I am not a doctor or dietician. These are just tips and tricks that helped me build a healthier relationship with food. If you keep trying and failing to break your Binge Eating cycle please consult a therapist who specializes in eating disorders. There may be underlying issues that you can’t see. I also highly suggest having blood tests done to make sure everything is within normal levels.
If food controls what activities you attend, how much you exercise or makes you feel out of control then please address these issues. It is never too late to change this behavior.
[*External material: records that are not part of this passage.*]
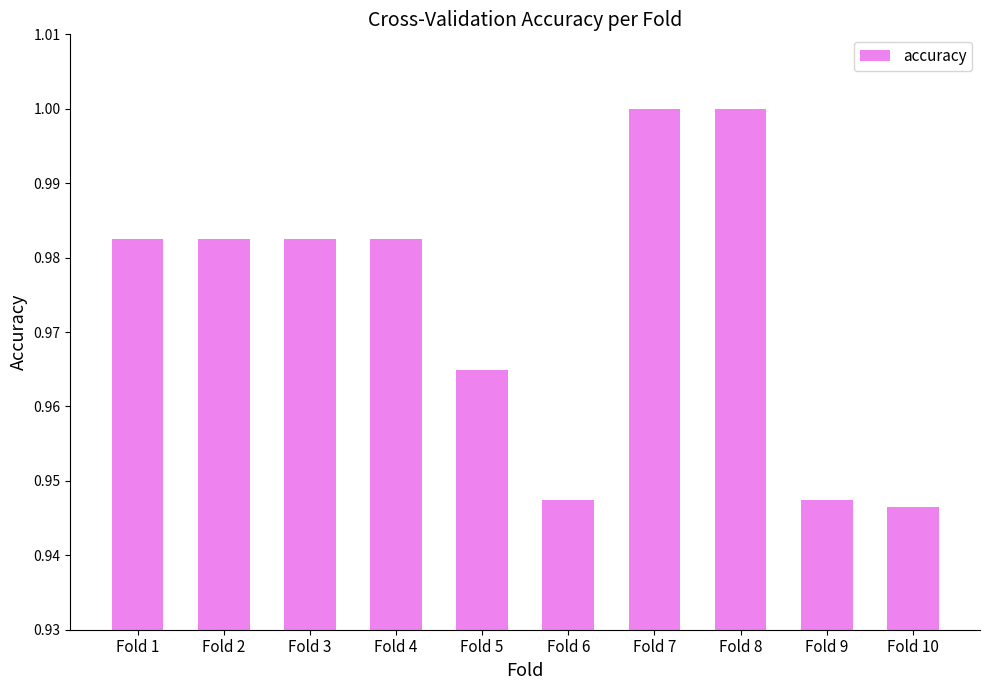

Where is the data nearest to the value 0?

Fold 10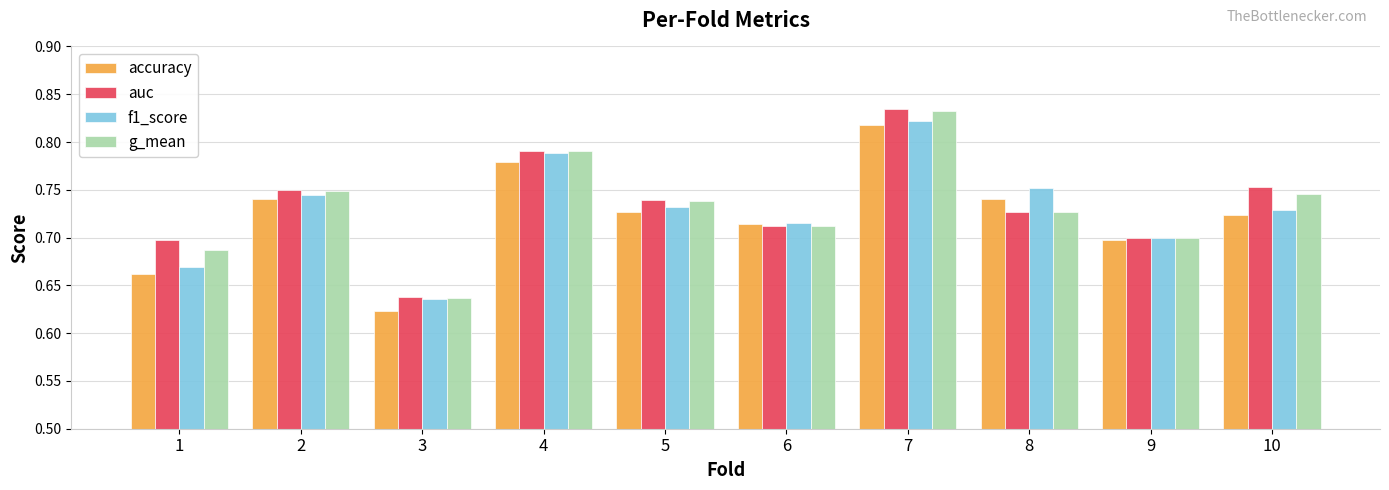

What is the sum of all auc values?

7.3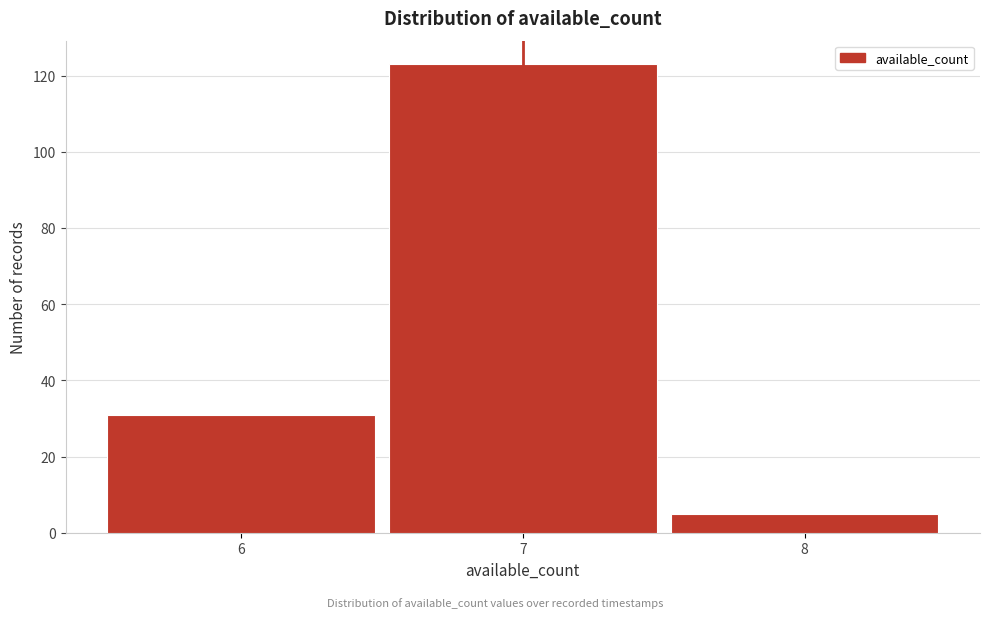

Reading right to left, what are all the values shown in this chart?

5	123	31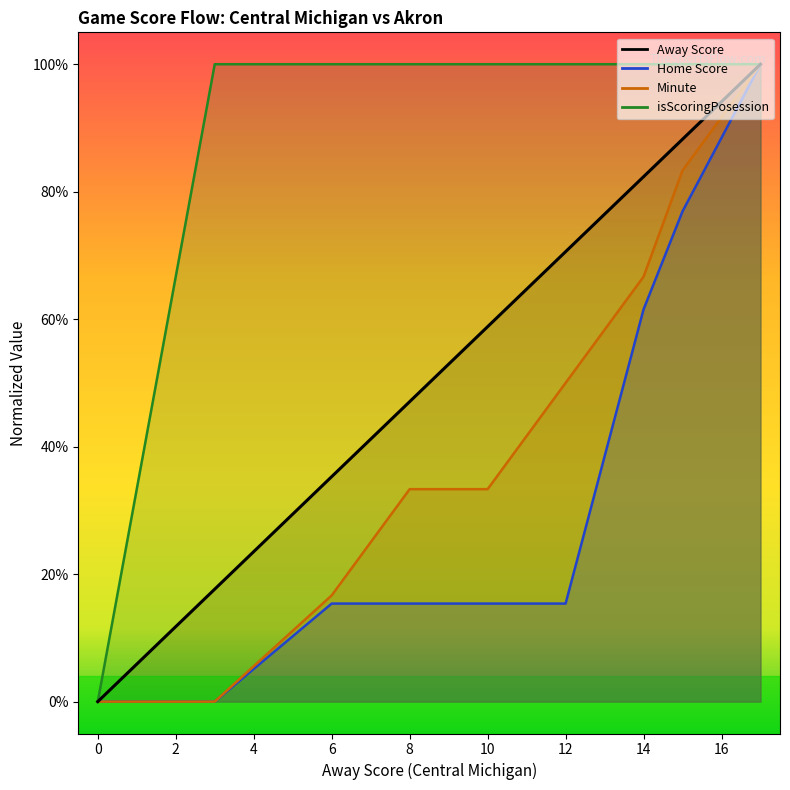

The Minute series shows 0.8 at 12. True or false?

False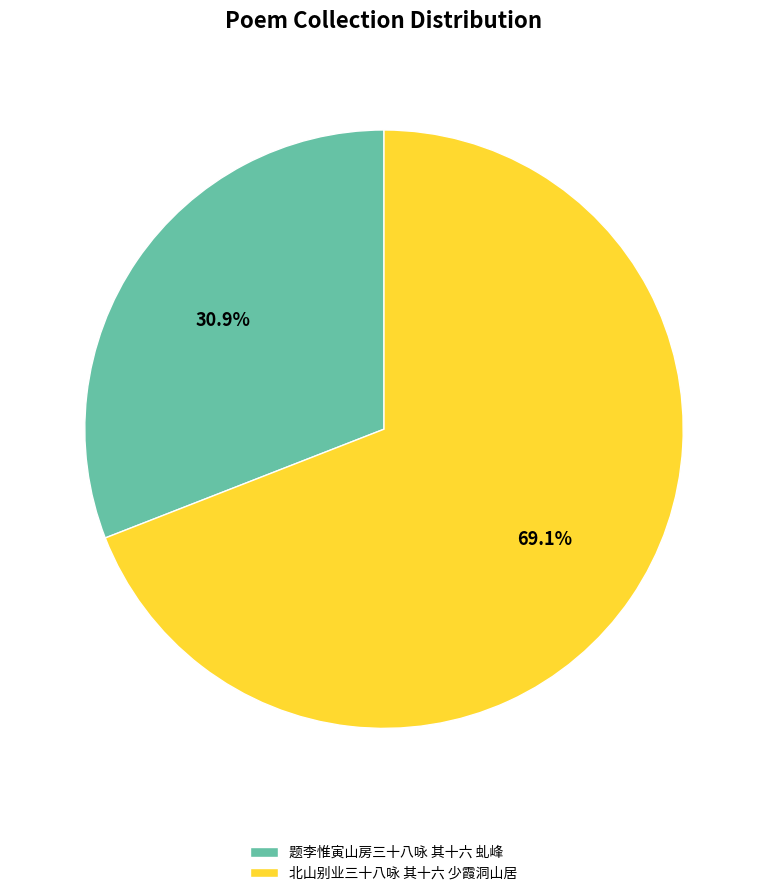

True or false: 北山别业三十八咏 其十六 少霞洞山居 accounts for 60% of the total.

False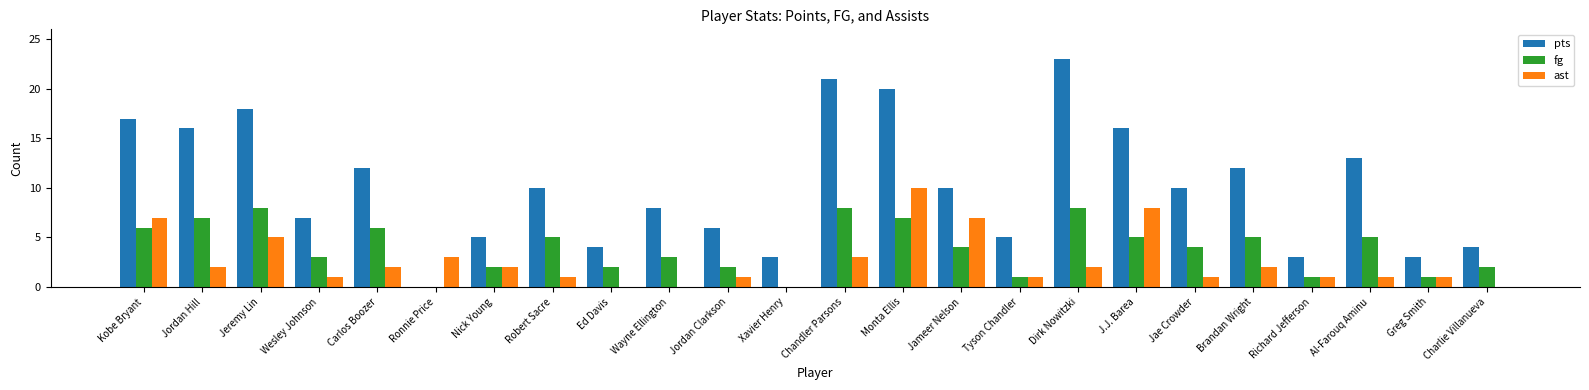

Which series has the largest total across all categories?

pts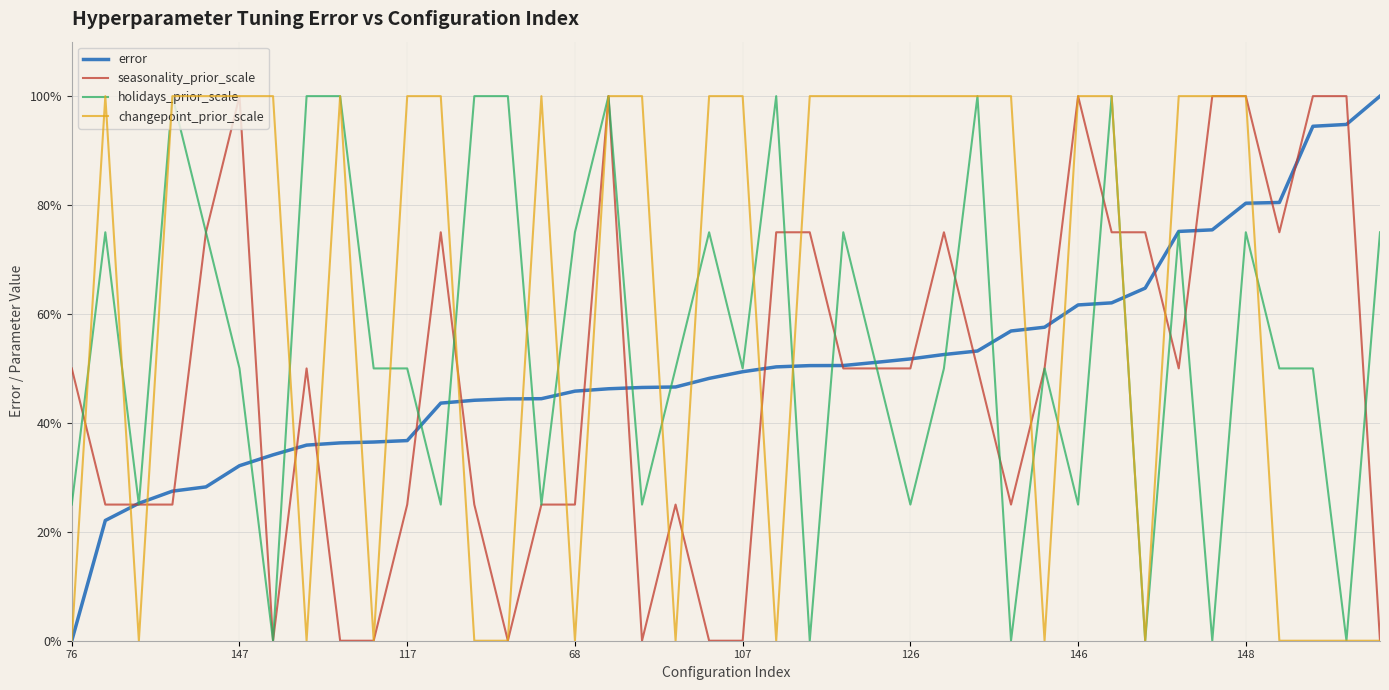

What is the maximum value for error?

100.0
For years I couldn’t imagine any woman ever having a healthy issue with food, unless they had a naturally fast metabolism, so I didn’t think it was possible for me. Having food control my life had been going on for so long it was just my norm. I WAS SO WRONG.
Food does not have to control you. Do I still have an eating disorder? Yes. Just like anxiety and depression, it’s something that typically never goes away and rears its ugly head whenever something in life triggers it. However, I’ve learned how to recognize it, I’ve learned coping mechanisms and I’ve learned it’s not normal to feel that way about food so I’m in a much better place to deal with it whenever it decides to pop up. I hope these tips on how to stop binge eating was helpful.
Do you have a similar issue or another tip on what has helped you have a healthy relationship with food in your life? Sound out below because I want to hear all about it!
Disclaimer: This is not meant to be medical advice and should not be taken as such. This is just what has helped me on my journey to build a healthier relationship with food.